▶ **PROBLEM TO WORK ON**:
Which lines in the data below contain the string "djangojokes", with case counting? List each of them.

[Saved entries]
——————————

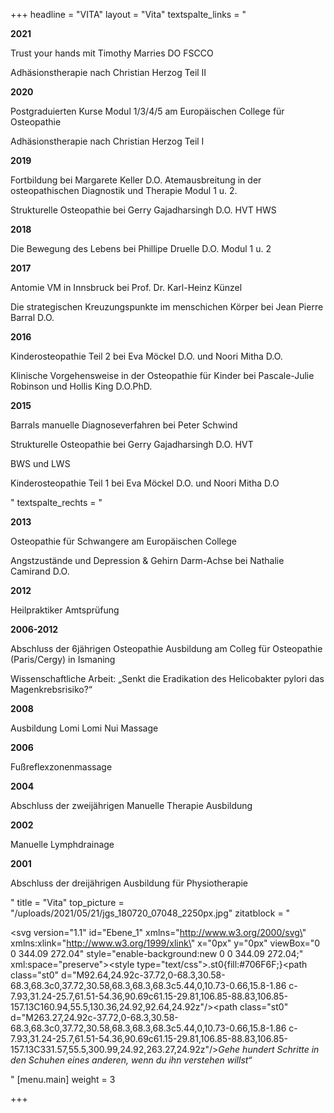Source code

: +++
headline = "VITA"
layout = "Vita"
textspalte_links = "<p><strong>2021</strong></p><p>Trust your hands mit Timothy Marries DO FSCCO</p><p>Adhäsionstherapie nach Christian Herzog Teil II</p><p><strong>2020</strong></p><p>Postgraduierten Kurse Modul 1/3/4/5 am Europäischen College für Osteopathie</p><p>Adhäsionstherapie nach Christian Herzog Teil I</p><p><strong>2019</strong></p><p>Fortbildung bei Margarete Keller D.O. Atemausbreitung in der osteopathischen Diagnostik und Therapie Modul 1 u. 2.</p><p>Strukturelle Osteopathie bei Gerry Gajadharsingh D.O. HVT HWS</p><p><strong>2018</strong></p><p>Die Bewegung des Lebens bei Phillipe Druelle D.O. Modul 1 u. 2</p><p><strong>2017</strong></p><p>Antomie VM in Innsbruck bei Prof. Dr. Karl-Heinz Künzel</p><p>Die strategischen Kreuzungspunkte im menschichen Körper bei Jean Pierre Barral D.O.</p><p><strong>2016</strong></p><p>Kinderosteopathie Teil 2 bei Eva Möckel D.O. und Noori Mitha D.O.</p><p>Klinische Vorgehensweise in der Osteopathie für Kinder bei Pascale-Julie Robinson und Hollis King D.O.PhD.</p><p><strong>2015</strong></p><p>Barrals manuelle Diagnoseverfahren bei Peter Schwind</p><p>Strukturelle Osteopathie bei Gerry Gajadharsingh D.O. HVT</p><p>BWS und LWS</p><p>Kinderosteopathie Teil 1 bei Eva Möckel D.O. und Noori Mitha D.O</p>"
textspalte_rechts = "<p><strong>2013</strong></p><p>Osteopathie für Schwangere am Europäischen College</p><p>Angstzustände und Depression &amp; Gehirn Darm-Achse bei Nathalie Camirand D.O.</p><p><strong>2012</strong></p><p>Heilpraktiker Amtsprüfung</p><p><strong>2006-2012</strong></p><p>Abschluss der 6jährigen Osteopathie Ausbildung am Colleg für Osteopathie (Paris/Cergy) in Ismaning</p><p>Wissenschaftliche Arbeit: „Senkt die Eradikation des Helicobakter pylori das Magenkrebsrisiko?“</p><p><strong>2008</strong></p><p>Ausbildung Lomi Lomi Nui Massage</p><p><strong>2006</strong></p><p>Fußreflexzonenmassage</p><p><strong>2004</strong></p><p>Abschluss der zweijährigen Manuelle Therapie Ausbildung</p><p><strong>2002</strong></p><p>Manuelle Lymphdrainage</p><p><strong>2001</strong></p><p>Abschluss der dreijährigen Ausbildung für Physiotherapie</p>"
title = "Vita"
top_picture = "/uploads/2021/05/21/jgs_180720_07048_2250px.jpg"
zitatblock = "<p><svg version=\"1.1\" id=\"Ebene_1\" xmlns=\"http://www.w3.org/2000/svg\" xmlns:xlink=\"http://www.w3.org/1999/xlink\" x=\"0px\" y=\"0px\" viewBox=\"0 0 344.09 272.04\" style=\"enable-background:new 0 0 344.09 272.04;\" xml:space=\"preserve\"><style type=\"text/css\">.st0{fill:#706F6F;}</style><g><path class=\"st0\" d=\"M92.64,24.92c-37.72,0-68.3,30.58-68.3,68.3c0,37.72,30.58,68.3,68.3,68.3c5.44,0,10.73-0.66,15.8-1.86 c-7.93,31.24-25.7,61.51-54.36,90.69c61.15-29.81,106.85-88.83,106.85-157.13C160.94,55.5,130.36,24.92,92.64,24.92z\"/><path class=\"st0\" d=\"M263.27,24.92c-37.72,0-68.3,30.58-68.3,68.3c0,37.72,30.58,68.3,68.3,68.3c5.44,0,10.73-0.66,15.8-1.86 c-7.93,31.24-25.7,61.51-54.36,90.69c61.15-29.81,106.85-88.83,106.85-157.13C331.57,55.5,300.99,24.92,263.27,24.92z\"/></g></svg><i>Gehe hundert Schritte in den Schuhen eines anderen, wenn du ihn verstehen willst“</i></p>"
[menu.main]
weight = 3

+++
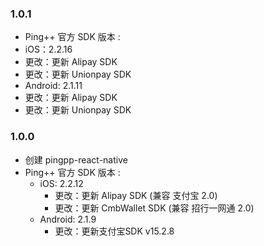 ### 1.0.1
- Ping++ 官方 SDK 版本 :
- iOS：2.2.16
- 更改：更新 Alipay SDK 
- 更改：更新 Unionpay SDK 
- Android: 2.1.11 
- 更改：更新 Alipay SDK 
- 更改：更新 Unionpay SDK

### 1.0.0
- 创建 pingpp-react-native
- Ping++ 官方 SDK 版本 :
    - iOS:  2.2.12
        - 更改：更新 Alipay SDK (兼容 支付宝 2.0)
        - 更改：更新 CmbWallet SDK (兼容 招行一网通 2.0)
    - Android: 2.1.9 
        - 更改：更新支付宝SDK v15.2.8
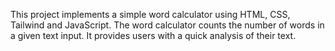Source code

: This project implements a simple word calculator using HTML, CSS, Tailwind and JavaScript. The word calculator counts the number of words in a given text input. It provides users with a quick analysis of their text.
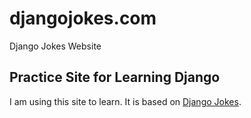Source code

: # djangojokes.com
Django Jokes Website

## Practice Site for Learning Django
I am using this site to learn. It is based on 
[Django Jokes](https://www.djangojokes.com).
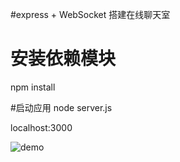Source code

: #express + WebSocket 搭建在线聊天室

# 安装依赖模块
npm install

#启动应用
node server.js

localhost:3000


![demo](http://http://vtian.cc/resource/hichart.gif)
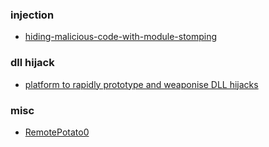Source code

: ### injection
* [hiding-malicious-code-with-module-stomping](https://blog.f-secure.com/hiding-malicious-code-with-module-stomping/)

### dll hijack
* [platform to rapidly prototype and weaponise DLL hijacks](https://github.com/slaeryan/AQUARMOURY/tree/master/Brownie)

### misc
* [RemotePotato0](https://github.com/antonioCoco/RemotePotato0)
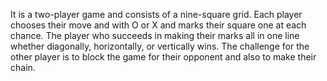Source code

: It is a two-player game and consists of a nine-square grid. Each player chooses their move and with O or X and marks their square one at each chance. The player who succeeds in making their marks all in one line whether diagonally, horizontally, or vertically wins. The challenge for the other player is to block the game for their opponent and also to make their chain. 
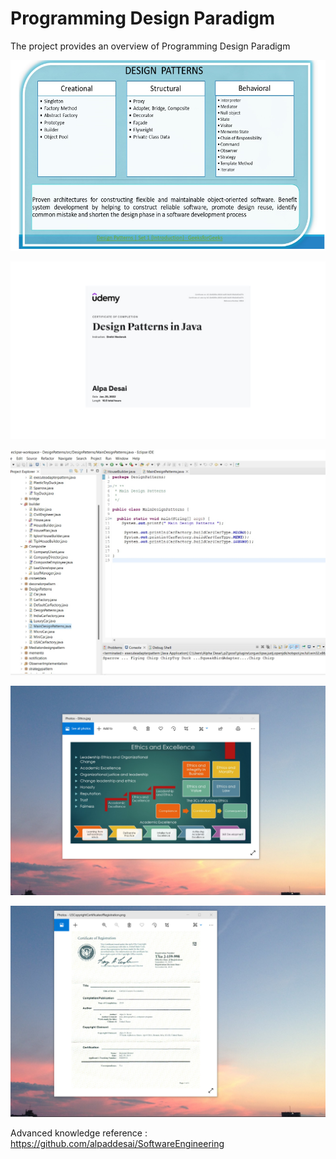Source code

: # Programming Design Paradigm

The project provides an overview of Programming Design Paradigm

![image](DesignPatterns.png) 

![image](DesignPatternsJavaCertificate.jpg)

![image](MainDesignPatterns.jpg)

![image](EthicsandExcellence.png)

![image](USCopyrightCertificate.png)

Advanced knowledge reference : https://github.com/alpaddesai/SoftwareEngineering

——————————

▶ **THE COMPLETED TASK**:
: # djangojokes.com
[Django Jokes](https://www.djangojokes.com).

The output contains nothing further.